**** 抜粋 ****

データ復元後に「iPhoneを探す」を再び有効にする必要がある
「iPhone(iPad, iPod)を探す」機能は、iPhoneユーザーでも意外と知られていない便利な機能の1つです。iCloudのWebページ(https://www.icloud.com/)にアクセスして、自身のiCloudアカウントを使ってログインすることにより、以下のような操作ができるようになります。
- iPhoneが今どこにあるのか把握することができる
- iPhoneから警告音を出すことができる
- iPhoneを拾った人へのメッセージや連絡先を表示できる
- iPhoneのデータを遠隔消去することができる
iPhoneの紛失時を想定された機能になりますが、iPhoneがマナーモードのまま家の中のどこに置いたかが判らなくなってしまった時に、この機能を使うと簡単に発見することができるようになります。
話は戻り、PhoneRescueではデータ復元をする過程でこの機能を無効にすることになります。データ復元後もこの機能は無効になったままになるので、再び有効化することを忘れてしまうといざという時に困る結果になります。
バックアップデータを利用する「iTunesバックアップ(iCloud)からリカバリー」
iTunesバックアップ(iCloud)からリカバリーは、既に取得しているバックアップデータを解析することにより、そのバックアップデータから必要なデータのみを取り出して端末上に復元する機能になります。端末上へのデータの復元の仕方は、前述のiOSデバイスからリカバリーと一緒になります。

**** 確認用データ ****

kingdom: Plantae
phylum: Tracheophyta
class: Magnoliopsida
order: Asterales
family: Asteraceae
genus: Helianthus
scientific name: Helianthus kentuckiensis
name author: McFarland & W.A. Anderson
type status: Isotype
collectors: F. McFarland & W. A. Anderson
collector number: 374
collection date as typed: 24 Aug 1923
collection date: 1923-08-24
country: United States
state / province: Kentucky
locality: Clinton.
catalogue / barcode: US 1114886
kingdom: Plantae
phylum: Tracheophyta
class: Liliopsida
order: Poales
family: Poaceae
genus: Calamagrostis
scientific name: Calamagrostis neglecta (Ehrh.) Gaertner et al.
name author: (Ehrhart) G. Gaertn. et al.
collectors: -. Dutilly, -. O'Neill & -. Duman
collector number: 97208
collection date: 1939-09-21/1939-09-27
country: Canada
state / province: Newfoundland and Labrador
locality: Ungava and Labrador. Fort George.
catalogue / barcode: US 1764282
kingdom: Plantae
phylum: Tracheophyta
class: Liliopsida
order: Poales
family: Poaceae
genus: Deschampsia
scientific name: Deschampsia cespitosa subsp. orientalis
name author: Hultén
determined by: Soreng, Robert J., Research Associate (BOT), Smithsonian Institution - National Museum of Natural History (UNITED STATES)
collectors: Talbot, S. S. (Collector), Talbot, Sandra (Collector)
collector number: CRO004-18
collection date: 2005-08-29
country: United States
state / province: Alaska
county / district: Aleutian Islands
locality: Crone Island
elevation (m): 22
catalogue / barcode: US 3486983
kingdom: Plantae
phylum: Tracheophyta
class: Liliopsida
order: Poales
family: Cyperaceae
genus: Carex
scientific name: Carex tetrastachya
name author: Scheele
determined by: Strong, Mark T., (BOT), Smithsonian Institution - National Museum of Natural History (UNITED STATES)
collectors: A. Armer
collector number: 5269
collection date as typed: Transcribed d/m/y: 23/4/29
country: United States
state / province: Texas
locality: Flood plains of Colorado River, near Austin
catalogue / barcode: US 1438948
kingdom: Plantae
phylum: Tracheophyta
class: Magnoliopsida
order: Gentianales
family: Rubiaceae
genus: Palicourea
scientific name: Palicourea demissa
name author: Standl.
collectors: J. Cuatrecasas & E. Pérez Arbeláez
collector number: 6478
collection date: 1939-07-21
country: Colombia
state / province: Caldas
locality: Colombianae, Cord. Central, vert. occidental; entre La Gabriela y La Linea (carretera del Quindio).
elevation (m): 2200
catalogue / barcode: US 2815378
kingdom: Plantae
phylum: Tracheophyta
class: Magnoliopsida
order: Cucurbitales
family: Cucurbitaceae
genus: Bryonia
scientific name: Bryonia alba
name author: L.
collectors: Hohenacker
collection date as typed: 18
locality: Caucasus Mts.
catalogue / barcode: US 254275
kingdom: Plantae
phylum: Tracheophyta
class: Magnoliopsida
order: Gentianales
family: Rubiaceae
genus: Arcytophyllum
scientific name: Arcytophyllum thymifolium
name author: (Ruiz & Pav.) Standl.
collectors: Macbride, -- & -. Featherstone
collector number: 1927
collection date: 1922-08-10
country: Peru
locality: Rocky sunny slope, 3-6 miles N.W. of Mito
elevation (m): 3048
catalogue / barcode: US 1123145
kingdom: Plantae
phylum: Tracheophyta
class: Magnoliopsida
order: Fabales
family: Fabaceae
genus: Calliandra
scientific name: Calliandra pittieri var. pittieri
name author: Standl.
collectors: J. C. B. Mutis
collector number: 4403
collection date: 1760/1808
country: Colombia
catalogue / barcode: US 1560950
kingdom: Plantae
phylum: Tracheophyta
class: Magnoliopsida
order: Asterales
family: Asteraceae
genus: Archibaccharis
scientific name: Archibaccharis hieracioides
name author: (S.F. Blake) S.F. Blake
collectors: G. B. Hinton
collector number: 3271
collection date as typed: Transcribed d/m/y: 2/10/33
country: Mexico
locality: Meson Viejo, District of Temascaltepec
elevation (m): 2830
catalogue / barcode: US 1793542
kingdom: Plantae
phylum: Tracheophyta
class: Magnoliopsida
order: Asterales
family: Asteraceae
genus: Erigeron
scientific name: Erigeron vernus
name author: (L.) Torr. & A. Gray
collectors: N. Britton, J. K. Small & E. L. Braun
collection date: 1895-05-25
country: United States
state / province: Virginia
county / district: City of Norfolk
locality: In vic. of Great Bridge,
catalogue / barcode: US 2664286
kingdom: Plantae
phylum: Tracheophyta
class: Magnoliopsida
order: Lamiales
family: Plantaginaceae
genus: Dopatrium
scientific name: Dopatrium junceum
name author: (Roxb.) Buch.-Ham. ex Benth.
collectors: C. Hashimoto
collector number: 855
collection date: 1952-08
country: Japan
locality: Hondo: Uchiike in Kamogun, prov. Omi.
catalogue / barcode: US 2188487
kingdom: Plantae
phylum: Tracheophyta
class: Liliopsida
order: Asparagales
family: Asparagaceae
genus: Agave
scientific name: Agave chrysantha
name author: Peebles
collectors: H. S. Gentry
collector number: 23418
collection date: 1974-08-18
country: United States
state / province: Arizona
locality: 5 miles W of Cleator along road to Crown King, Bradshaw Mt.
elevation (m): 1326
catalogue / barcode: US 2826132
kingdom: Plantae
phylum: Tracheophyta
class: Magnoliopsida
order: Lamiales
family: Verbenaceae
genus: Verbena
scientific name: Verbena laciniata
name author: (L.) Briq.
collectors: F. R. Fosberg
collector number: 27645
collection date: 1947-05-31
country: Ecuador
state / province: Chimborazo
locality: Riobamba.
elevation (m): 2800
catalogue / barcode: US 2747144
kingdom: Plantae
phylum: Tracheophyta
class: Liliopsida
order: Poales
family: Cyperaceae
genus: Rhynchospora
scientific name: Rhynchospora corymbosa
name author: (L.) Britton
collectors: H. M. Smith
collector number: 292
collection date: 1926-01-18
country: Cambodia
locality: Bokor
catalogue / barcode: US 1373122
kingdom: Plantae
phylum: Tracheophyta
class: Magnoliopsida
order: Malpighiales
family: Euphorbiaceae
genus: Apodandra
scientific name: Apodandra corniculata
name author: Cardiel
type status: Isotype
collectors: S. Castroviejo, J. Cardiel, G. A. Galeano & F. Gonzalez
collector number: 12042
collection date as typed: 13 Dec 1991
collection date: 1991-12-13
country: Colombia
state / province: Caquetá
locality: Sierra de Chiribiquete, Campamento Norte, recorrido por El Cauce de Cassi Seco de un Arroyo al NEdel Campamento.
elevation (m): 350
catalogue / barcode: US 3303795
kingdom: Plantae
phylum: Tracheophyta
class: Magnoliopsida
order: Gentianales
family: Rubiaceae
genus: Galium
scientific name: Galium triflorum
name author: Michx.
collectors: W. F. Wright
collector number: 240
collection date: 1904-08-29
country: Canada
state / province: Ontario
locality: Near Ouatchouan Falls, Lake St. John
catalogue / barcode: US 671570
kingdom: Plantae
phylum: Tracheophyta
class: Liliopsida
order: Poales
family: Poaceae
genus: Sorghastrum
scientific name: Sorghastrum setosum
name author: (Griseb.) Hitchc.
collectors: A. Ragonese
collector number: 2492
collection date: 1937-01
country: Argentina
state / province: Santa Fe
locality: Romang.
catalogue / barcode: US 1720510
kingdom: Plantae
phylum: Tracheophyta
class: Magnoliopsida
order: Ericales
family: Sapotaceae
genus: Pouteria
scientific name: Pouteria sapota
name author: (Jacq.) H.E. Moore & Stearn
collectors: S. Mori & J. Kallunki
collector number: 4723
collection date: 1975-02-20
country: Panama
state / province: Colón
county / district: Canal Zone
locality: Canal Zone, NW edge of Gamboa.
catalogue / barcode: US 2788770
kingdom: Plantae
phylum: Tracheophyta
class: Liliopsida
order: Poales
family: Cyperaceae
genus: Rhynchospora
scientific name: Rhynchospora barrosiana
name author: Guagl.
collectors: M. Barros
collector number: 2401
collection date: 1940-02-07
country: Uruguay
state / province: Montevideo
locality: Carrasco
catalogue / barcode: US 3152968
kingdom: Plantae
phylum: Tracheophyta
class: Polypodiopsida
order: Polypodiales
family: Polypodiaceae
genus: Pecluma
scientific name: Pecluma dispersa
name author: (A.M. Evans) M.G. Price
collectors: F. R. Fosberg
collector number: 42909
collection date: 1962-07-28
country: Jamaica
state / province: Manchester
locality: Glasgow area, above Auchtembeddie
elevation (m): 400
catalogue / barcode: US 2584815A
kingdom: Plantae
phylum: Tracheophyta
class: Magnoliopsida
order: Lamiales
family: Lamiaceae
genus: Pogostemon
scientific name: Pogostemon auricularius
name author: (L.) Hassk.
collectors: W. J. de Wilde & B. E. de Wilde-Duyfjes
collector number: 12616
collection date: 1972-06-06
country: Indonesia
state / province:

****

- [課題 1]: データ復元後に「iPhoneを探す」を再び有効にする必要があるのはなぜか。抜粋が示す理由を1〜3文で説明する。
- [課題 2]: iPhoneのデータ復元についての抜粋を、最後の文の後から書き継いでください。

- [解答 1]: PhoneRescueではデータ復元の過程で「iPhoneを探す」機能を無効にし、復元後もその機能は無効のままになるからである。再び有効化するのを忘れると、いざという時に困る結果になる。

- [解答 2]:
念のためその動作を体系立てると、以下の通りになります。
- 取得済みのバックアップを解析しデータを抽出する。
- 抽出したデータを、バックアップの復元機能を用いて端末上に復元する。
「iTunesバックアップからリカバリー」の動作模様
iTunesバックアップからリカバリーの動作模様をご紹介します。
1.復元モードの左から2番目「iTunesバックアップからリカバリー」を選択します。

「iTunesバックアップからリカバリー」を選択する。
2.復元するバックアップを選択します。

復元で使用するバックアップを選択する。暗号化されたバックアップを選択できるが、その場合は端末へのデータ復元まではできず、PCへのエクスポートのみを行うことができる。
3.今回はバックアップのスキャンを行います。

バックアップの中身と端末の中身を「比較」したい場合は、バックアップが暗号化されていない状態になっている必要がある。暗号化されている場合は「バックアップのみをスキャン」のみしか利用できない。
4.バックアップが暗号化されている場合、パスワードを入力することになります。

バックアップが暗号化されている場合、パスワードを入力します。
5.バックアップファイルの分析が開始されます。

パスワードを入力すると、バックアップファイルの分析が開始される。
6.バックアップファイルの中身が解析されていきます。この処理は非常に長いので、時間があるときにやることをお勧めします。

バックアップファイルの中身が解析されていく。この処理には非常に長い時間を要する。
7.バックアップから取り出すデータの種類を選択します。もし、バックアップデータが暗号化されていない場合は、取り出したデータを端末に復元することができるようになります。暗号化されている場合は、そのデータはPCにエクスポートすることだけができます。

バックアップから取り出すデータの種類を選択する。
8.バックアップファイルの分析が進みます。この後で、個別のデータ一覧が表示されるようになります。

バックアップファイルの詳細が分析される。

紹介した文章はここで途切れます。